University of Alabama Professor Accused of Shooting Colleagues
Amy Bishop, a brilliant professor, sounded delusional as she was taken away by police after allegedly gunning down three of her colleagues at the University of Alabama at Huntsville.
Now her husband, John Anderson, is speaking out: "I love her. She's barely holding up. I'm caving in, to say the least. Nobody understands what happened. Nobody knows. I can't sit down and talk to her and ask her, 'What happened? What broke?' "
Anderson says he tried to calm her rage over being refused tenure at the university. "I'm sorry. I feel for all these people. I wish it never came to this."
And there are new details about the mysterious 1986 shooting death of her brother. Amy Bishop claimed she accidentally shot and killed 18-year-old Seth Bishop, but was there a police cover-up?
Bishop was released from custody within just hours. Many people are questioning why the shooting was ruled accidental so quickly. It turns out that Amy Bishop's mother was on the influential police personnel board. Bishop's actions right after the shooting might lead you to believe that the shooting was anything but accidental.
Minutes after the shooting Bishop ran out of her parents' home and fled to an autobody shop, where she allegedly tried to steal a car. Tom Pettigrew was in the autobody shop when Bishop entered.
"I don't want to say she pointed the gun at my chest, but we kind of bumped into each other and the gun ended up hitting me right in the middle of my chest," Pettigrew tells INSIDE EDITION. " I go, 'What are you doing here, what's going on?' And she said, 'Put your hands up!' " Pettigrew says.
Former Braintree Police Chief John Polio, now 87, says there was no cover up.
"If it wasn't a cover up, then it was very poor police work on somebody's part," INSIDE EDITION's Matt Meagher tells Polio.

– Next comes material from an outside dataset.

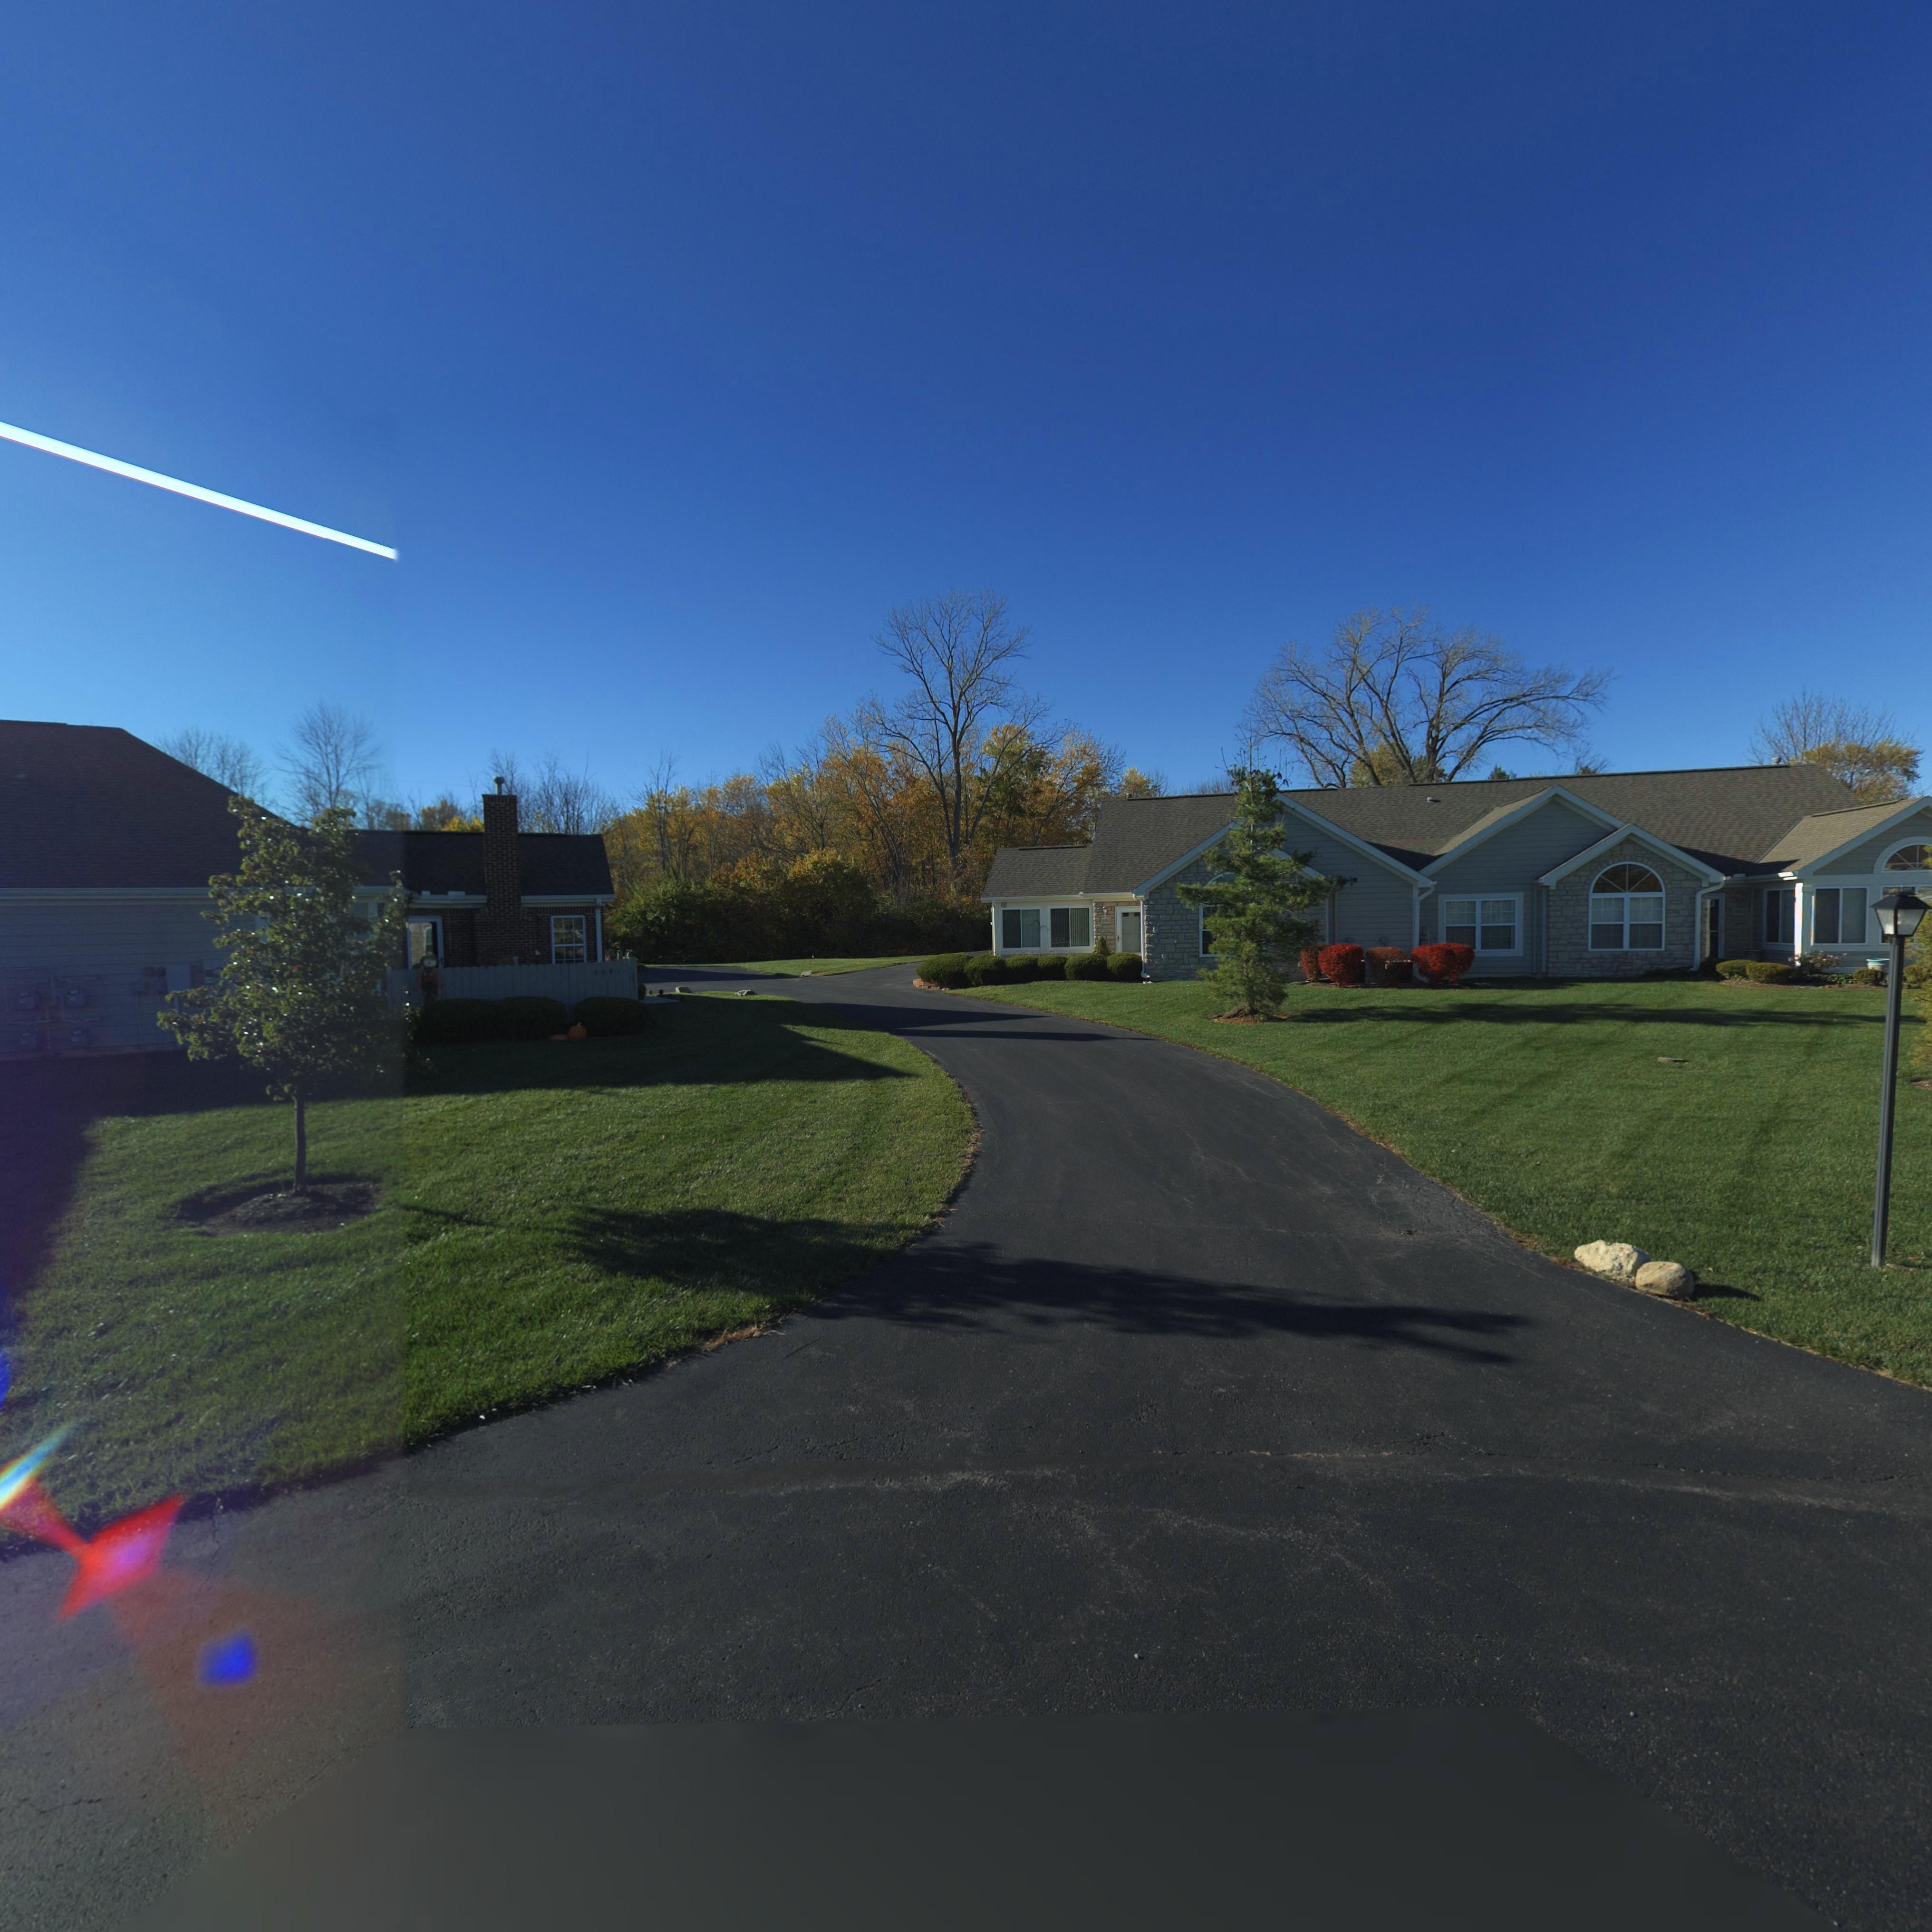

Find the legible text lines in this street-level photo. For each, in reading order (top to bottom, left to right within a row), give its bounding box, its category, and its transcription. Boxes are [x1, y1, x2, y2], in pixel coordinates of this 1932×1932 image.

[592, 967, 621, 976] StreetNumber: *09*
[630, 966, 637, 993] StreetNumber: *093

"That is correct, somebody dropped the ball," Polio responds.
And INSIDE EDITION has learned more about Bishop's alleged motive for the shooting. She was apparently fearful that without tenure at the university, she would end up like Dr. Douglas Prasher. Prasher is a brilliant biochemist who, after being laid off from NASA in 2008, now has to drive a shuttle bus for a living.
"When you're up for review, or tenure review, and you don't know what else you would do, it's terrifying," Prasher tells INSIDE EDITION.
Prasher, whose pioneering research actually led to a 2008 Nobel Prize in chemistry for three colleagues, lives in Huntsville. His story is widely known there.
Said Bishop's husband of Prasher's story: "That's what happened to one guy that didn't get tenure, and he is driving a courtesy shuttle."